Натуралист, странствуя[135], например, с севера на юг, всегда поражается тем, как группы явно близких, но представляющих видовые отличия форм последовательно замещают друг друга. Он слышит, что близкие, но все-таки различающиеся виды птиц имеют почти одинаковый голос, видит, что их гнезда очень похожи, хотя и не вполне сходны по постройке, и окраска яиц почти одинакова. Равнины, расстилающиеся у Магелланова пролива, населены одним видом Rhea (американского страуса), а лежащие севернее долины Ла-Платы — другим видом того же рода, но не настоящим страусом, и не эму вроде тех, которые живут на той же широте в Африке и Австралии. На тех же равнинах Ла-Платы мы видим также агути и вискачу — животных, по образу жизни очень похожих на наших зайцев и кроликов и принадлежащих также к отряду грызунов, но с резко выраженным американским типом организации. Поднимаясь на высокие пики Кордильеров, мы находим горный вид вискачи; в водах вместо бобра и ондатры мы встречаем нутрию и капибару — грызунов южноамериканского типа[136].

Хотя это не более чем здравый смысл, Дарвин смог таким образом объяснить огромное число своих наблюдений.
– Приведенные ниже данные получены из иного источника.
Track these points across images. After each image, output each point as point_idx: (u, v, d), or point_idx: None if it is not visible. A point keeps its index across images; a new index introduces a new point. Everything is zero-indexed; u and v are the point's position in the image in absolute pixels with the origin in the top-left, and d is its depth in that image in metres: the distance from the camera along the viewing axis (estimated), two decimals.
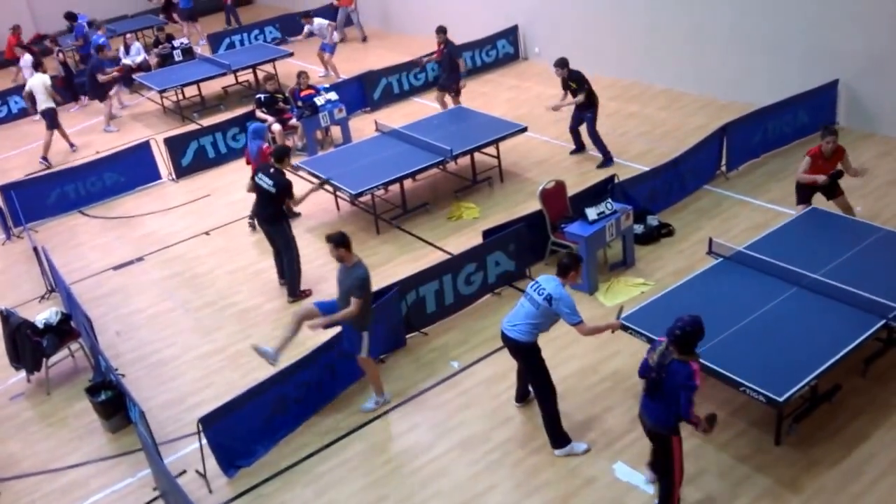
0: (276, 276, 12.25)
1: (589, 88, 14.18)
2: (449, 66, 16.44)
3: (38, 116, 19.27)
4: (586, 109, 14.30)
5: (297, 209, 13.06)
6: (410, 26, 24.38)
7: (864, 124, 14.30)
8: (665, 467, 7.12)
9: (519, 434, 8.75)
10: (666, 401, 6.84)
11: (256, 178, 11.45)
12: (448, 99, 16.84)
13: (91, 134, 19.73)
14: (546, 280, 8.13)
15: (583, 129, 14.64)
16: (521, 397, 9.08)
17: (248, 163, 13.28)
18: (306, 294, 11.86)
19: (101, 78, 19.66)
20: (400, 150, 14.04)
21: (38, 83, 18.05)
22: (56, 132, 18.23)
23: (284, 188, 11.21)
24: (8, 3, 27.72)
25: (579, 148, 15.03)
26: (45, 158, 18.08)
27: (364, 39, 24.76)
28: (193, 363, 10.73)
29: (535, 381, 8.36)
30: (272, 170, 11.35)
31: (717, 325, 8.40)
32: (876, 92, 13.95)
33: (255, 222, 13.07)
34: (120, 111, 21.11)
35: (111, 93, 20.32)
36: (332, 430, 9.18)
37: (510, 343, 8.25)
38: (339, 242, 8.85)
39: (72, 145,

Однако есть некоторые факты, касающиеся географического распространения животных и растений, а также горных пород, которые нуждаются в другом объяснении, совершенно противоречащем здравому смыслу и наверняка удивившем бы Дарвина, если бы он об этом знал.

И все-таки она движется

Во времена Дарвина все думали, что карта мира есть нечто постоянное. Некоторые его современники допускали возможность существования в прошлом «мостов» между континентами, впоследствии погрузившихся под воду, которые могли бы объяснить, например, сходство флоры Южной Америки и Африки. Дарвин не был горячим приверженцем этой идеи, но, скорее всего, пришел бы в восторг от современных свидетельств движения континентов. Это наилучшим образом объясняет некоторые важнейшие факты распространения видов и особенно окаменелостей. Например, известно значительное сходство окаменелостей Южной Америки, Африки, Антарктики, Мадагаскара, Индии и Австралии, которое сейчас принято объяснять тем, что они когда-то составляли огромный южный континент Гондвану. И снова нам приходится признать, что эволюция — это факт.
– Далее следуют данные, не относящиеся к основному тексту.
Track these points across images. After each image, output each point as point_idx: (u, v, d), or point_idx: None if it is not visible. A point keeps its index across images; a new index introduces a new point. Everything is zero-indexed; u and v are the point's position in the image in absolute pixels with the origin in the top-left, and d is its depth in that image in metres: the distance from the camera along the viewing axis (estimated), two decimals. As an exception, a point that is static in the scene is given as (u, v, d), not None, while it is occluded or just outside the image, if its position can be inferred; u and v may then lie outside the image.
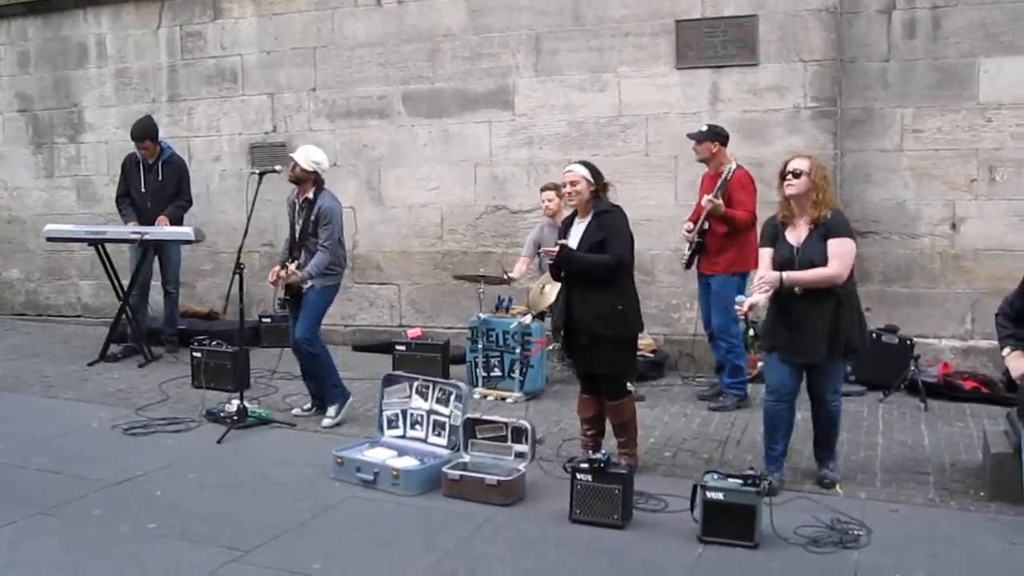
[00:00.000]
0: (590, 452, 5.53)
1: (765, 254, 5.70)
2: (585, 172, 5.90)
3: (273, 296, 7.40)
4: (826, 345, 5.47)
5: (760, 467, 5.48)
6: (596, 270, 5.74)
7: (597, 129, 9.26)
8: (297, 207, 7.31)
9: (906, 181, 8.50)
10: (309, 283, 7.17)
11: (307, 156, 7.21)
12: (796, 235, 5.57)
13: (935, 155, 8.40)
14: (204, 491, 5.77)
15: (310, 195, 7.22)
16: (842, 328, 5.48)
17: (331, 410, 7.34)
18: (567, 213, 6.27)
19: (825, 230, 5.48)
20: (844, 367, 5.81)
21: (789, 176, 5.54)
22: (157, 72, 11.22)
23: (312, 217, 7.18)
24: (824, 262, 5.43)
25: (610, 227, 5.79)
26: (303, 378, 7.54)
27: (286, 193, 7.39)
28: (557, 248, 5.80)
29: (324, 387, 7.40)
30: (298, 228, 7.29)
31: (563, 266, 5.82)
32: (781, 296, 5.53)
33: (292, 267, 7.14)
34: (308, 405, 7.51)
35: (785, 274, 5.44)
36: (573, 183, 5.89)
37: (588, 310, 5.77)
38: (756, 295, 5.52)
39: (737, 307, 5.54)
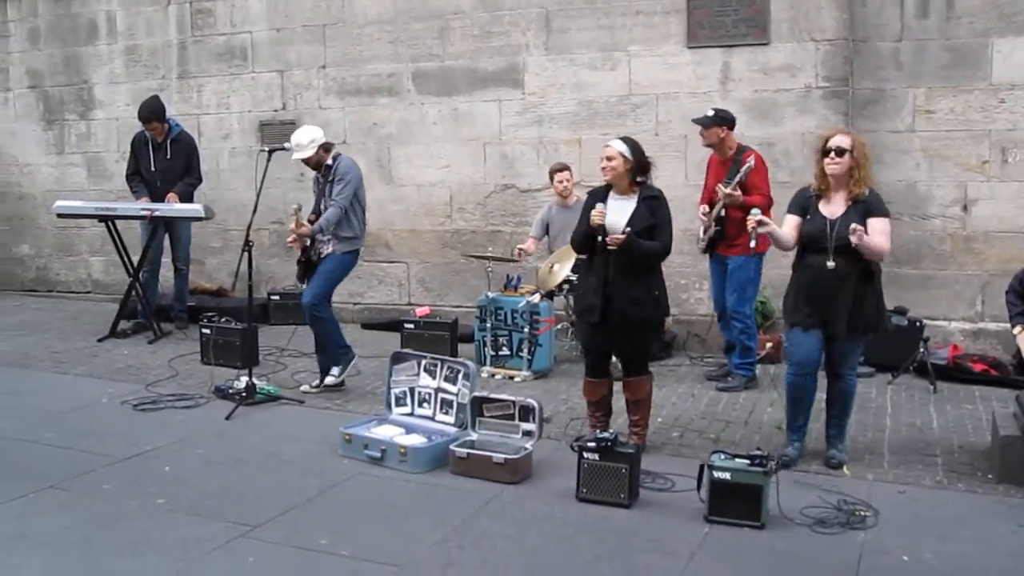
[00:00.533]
0: (598, 431, 5.53)
1: (791, 219, 5.68)
2: (623, 147, 5.86)
3: (298, 271, 7.47)
4: (847, 319, 5.50)
5: (767, 447, 5.49)
6: (649, 257, 5.80)
7: (607, 108, 9.22)
8: (320, 180, 7.37)
9: (918, 162, 8.44)
10: (328, 249, 7.20)
11: (300, 145, 7.19)
12: (830, 209, 5.56)
13: (947, 136, 8.35)
14: (212, 467, 5.79)
15: (329, 161, 7.27)
16: (865, 305, 5.51)
17: (335, 369, 7.45)
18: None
19: (865, 208, 5.49)
20: (861, 346, 5.80)
21: (832, 154, 5.51)
22: (167, 49, 11.20)
23: (331, 178, 7.22)
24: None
25: (660, 214, 5.85)
26: (315, 351, 7.58)
27: (295, 171, 7.40)
28: (623, 235, 5.68)
29: (331, 354, 7.45)
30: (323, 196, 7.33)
31: (624, 251, 5.72)
32: (807, 269, 5.56)
33: (302, 217, 7.13)
34: (317, 382, 7.52)
35: (866, 237, 5.38)
36: (609, 158, 5.85)
37: (627, 293, 5.76)
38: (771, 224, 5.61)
39: (750, 218, 5.56)
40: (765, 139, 8.43)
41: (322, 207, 7.24)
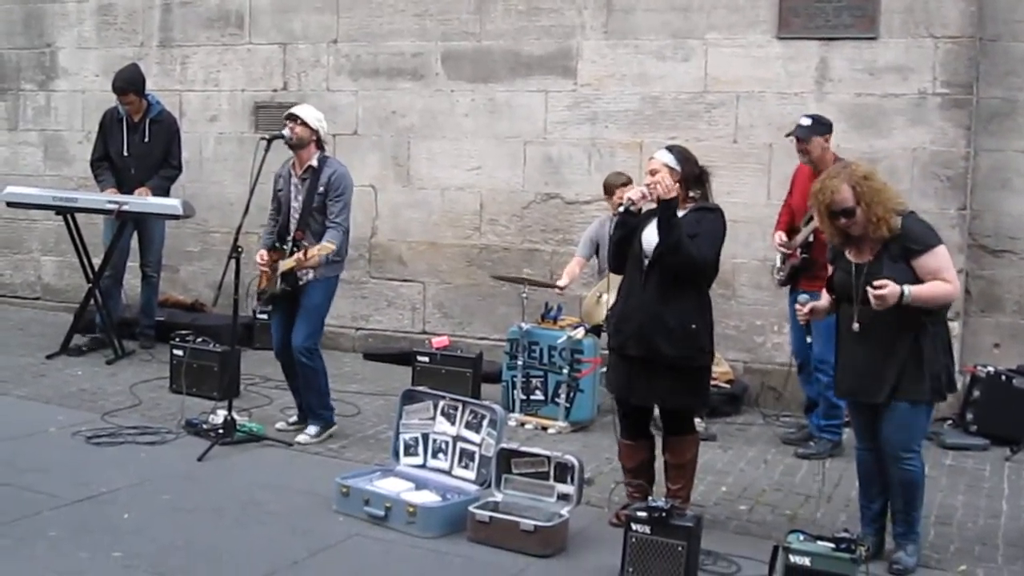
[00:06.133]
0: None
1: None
2: (668, 158, 5.83)
3: (271, 287, 7.30)
4: (891, 381, 5.34)
5: (856, 529, 5.46)
6: (681, 253, 5.58)
7: (676, 107, 9.25)
8: (294, 179, 7.37)
9: (1055, 190, 8.44)
10: (310, 274, 7.20)
11: (304, 110, 7.34)
12: (859, 251, 5.47)
13: (1092, 160, 8.35)
14: (180, 516, 5.83)
15: (314, 162, 7.30)
16: (924, 361, 5.33)
17: (312, 428, 7.41)
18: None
19: (901, 248, 5.35)
20: (925, 417, 5.59)
21: (839, 220, 5.37)
22: (148, 11, 11.32)
23: (320, 188, 7.24)
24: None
25: (706, 226, 5.76)
26: (292, 388, 7.66)
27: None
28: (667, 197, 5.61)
29: (313, 402, 7.50)
30: (297, 204, 7.31)
31: (661, 219, 5.62)
32: (845, 324, 5.50)
33: (314, 249, 6.98)
34: (294, 418, 7.63)
35: (907, 289, 5.19)
36: (652, 171, 5.79)
37: (658, 319, 5.66)
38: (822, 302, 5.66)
39: (798, 307, 5.67)
40: (867, 153, 8.41)
41: (308, 224, 7.21)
Теория дрейфа материков была выдвинута немецким геофизиком Альфредом Вегенером (1880–1930). Конечно, не он первым заметил, что береговые линии многих континентов и островов, даже находящихся на значительном удалении, схожи друг с другом, как детали пазла. Я не имею в виду примеры типа острова Уайт, который замечательно «прикладывается» к побережью Гемпшира, как будто пролива Солент между ними нет. Вегенер и его предшественники обратили внимание на тот же факт в масштабе целых материков, таких как Африка и Америка. Побережье Бразилии идеально подходит к побережью Западной Африки, а северная часть Западной Африки отлично сходится с североамериканским побережьем от Флориды до Канады. Схожи не только очертания берегов: Вегенер отметил и сходство геологических образований восточного побережья Южной Америки и соответствующих им участков западного побережья Африки. Менее заметно, что западное побережье Мадагаскара соответствует восточному побережью Африки (не той части, которая сейчас находится напротив острова, а расположенным севернее берегам Кении и Танзании), а его восточное побережье — западному побережью Индии. Вегенер также отмечал, что окаменелости, найденные в Африке и Южной Америке, слишком похожи для современного, очень удаленного, расположения этих континентов. Как это объяснить, учитывая ширину Южной Атлантики? Были ли континенты когда-то намного ближе друг к другу или даже соединены? Идея была захватывающей, но слишком передовой для своего времени. Вегенер, кстати, заметил и сходство окаменелостей на Мадагаскаре и в Индии. Имеется сходство и между окаменелостями Европы и Северной Америки.


Карикатура на теорию Вегенера. «Гондвана таймс»: «Отпадение Южной Америки!»